→ STUDY MATERIAL:
*** Block opens ***

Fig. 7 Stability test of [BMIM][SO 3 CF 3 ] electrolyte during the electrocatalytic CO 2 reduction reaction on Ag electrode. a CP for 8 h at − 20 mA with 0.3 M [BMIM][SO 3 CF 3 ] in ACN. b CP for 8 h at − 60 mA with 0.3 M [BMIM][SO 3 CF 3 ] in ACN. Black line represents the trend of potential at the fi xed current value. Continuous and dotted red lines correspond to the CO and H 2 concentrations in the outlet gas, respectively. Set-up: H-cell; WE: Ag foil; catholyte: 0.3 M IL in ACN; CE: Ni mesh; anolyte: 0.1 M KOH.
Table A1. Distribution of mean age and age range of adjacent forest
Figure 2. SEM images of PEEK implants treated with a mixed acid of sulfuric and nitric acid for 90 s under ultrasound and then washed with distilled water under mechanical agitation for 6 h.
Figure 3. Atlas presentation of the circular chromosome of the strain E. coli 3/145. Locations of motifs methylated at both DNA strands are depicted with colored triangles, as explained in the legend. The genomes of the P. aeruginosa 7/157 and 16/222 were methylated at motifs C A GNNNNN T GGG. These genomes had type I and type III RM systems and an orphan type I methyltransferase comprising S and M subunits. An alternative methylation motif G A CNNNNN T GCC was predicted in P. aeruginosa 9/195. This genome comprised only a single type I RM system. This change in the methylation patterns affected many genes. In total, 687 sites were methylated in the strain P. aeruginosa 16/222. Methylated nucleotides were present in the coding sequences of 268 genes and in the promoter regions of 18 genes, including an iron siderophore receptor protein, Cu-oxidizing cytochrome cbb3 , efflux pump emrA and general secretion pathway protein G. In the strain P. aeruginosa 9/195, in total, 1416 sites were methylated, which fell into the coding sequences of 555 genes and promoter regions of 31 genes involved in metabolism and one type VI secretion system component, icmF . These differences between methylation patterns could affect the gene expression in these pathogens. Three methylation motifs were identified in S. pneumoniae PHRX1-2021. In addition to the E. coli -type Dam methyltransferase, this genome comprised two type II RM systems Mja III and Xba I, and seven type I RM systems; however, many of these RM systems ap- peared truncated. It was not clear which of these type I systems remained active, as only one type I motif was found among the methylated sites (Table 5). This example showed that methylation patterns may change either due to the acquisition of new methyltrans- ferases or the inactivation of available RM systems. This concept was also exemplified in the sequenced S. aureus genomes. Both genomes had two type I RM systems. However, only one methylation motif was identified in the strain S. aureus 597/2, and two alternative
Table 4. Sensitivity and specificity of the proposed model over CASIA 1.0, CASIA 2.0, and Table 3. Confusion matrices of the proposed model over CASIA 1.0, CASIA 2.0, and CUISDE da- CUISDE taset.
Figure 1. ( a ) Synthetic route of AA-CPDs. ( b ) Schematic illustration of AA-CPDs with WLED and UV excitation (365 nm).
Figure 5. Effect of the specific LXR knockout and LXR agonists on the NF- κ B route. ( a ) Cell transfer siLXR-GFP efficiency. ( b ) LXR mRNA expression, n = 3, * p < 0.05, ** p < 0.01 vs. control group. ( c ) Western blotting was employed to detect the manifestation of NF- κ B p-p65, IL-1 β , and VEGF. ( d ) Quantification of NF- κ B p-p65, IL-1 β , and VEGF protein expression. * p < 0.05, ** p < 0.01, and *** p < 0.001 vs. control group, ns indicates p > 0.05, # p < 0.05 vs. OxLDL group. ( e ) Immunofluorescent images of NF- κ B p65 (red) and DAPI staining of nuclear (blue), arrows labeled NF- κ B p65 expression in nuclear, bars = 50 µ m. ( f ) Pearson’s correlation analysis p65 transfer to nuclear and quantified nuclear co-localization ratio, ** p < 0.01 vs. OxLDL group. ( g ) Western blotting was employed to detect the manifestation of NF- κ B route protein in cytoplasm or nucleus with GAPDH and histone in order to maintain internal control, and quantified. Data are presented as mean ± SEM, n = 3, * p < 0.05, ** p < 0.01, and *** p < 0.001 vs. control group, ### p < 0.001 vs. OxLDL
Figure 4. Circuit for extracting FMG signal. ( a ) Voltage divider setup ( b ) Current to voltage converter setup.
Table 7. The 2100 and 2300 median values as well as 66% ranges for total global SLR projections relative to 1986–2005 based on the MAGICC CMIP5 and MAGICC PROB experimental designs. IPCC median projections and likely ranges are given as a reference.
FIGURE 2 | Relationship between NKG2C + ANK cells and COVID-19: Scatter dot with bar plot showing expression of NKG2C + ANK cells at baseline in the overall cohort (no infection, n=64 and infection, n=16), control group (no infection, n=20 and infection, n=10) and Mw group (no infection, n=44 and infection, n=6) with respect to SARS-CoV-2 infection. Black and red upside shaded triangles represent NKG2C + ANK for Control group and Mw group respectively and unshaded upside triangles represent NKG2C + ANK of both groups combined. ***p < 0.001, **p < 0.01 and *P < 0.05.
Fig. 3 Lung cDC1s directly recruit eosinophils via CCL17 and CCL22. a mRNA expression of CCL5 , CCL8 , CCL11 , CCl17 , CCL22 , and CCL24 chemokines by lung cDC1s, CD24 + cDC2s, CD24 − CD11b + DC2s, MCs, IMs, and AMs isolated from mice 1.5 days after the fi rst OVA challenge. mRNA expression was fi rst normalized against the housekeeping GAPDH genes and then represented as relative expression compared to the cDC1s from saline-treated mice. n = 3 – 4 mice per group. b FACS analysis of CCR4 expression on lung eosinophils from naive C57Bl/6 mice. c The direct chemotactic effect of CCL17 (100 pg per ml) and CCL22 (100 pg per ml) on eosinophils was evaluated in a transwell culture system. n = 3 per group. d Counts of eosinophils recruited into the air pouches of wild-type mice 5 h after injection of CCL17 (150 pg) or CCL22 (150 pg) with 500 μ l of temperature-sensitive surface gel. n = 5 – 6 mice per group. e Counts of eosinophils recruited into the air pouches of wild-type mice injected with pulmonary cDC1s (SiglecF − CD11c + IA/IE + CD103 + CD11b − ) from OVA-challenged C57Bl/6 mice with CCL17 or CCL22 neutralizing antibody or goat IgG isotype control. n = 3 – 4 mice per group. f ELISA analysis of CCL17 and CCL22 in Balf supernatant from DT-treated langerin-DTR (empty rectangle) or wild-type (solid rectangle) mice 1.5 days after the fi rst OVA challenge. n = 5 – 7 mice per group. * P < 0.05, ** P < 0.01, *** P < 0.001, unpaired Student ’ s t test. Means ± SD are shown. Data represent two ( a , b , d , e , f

*** Block closes ***

→ WHAT NEEDS TO BE DONE: The answer should be an exact copy of the lines from the first line of the data through the line with "Figure 2. SEM" and should contain nothing else.

→ SOLUTION TO THIS PROBLEM:
Fig. 7 Stability test of [BMIM][SO 3 CF 3 ] electrolyte during the electrocatalytic CO 2 reduction reaction on Ag electrode. a CP for 8 h at − 20 mA with 0.3 M [BMIM][SO 3 CF 3 ] in ACN. b CP for 8 h at − 60 mA with 0.3 M [BMIM][SO 3 CF 3 ] in ACN. Black line represents the trend of potential at the fi xed current value. Continuous and dotted red lines correspond to the CO and H 2 concentrations in the outlet gas, respectively. Set-up: H-cell; WE: Ag foil; catholyte: 0.3 M IL in ACN; CE: Ni mesh; anolyte: 0.1 M KOH.
Table A1. Distribution of mean age and age range of adjacent forest
Figure 2. SEM images of PEEK implants treated with a mixed acid of sulfuric and nitric acid for 90 s under ultrasound and then washed with distilled water under mechanical agitation for 6 h.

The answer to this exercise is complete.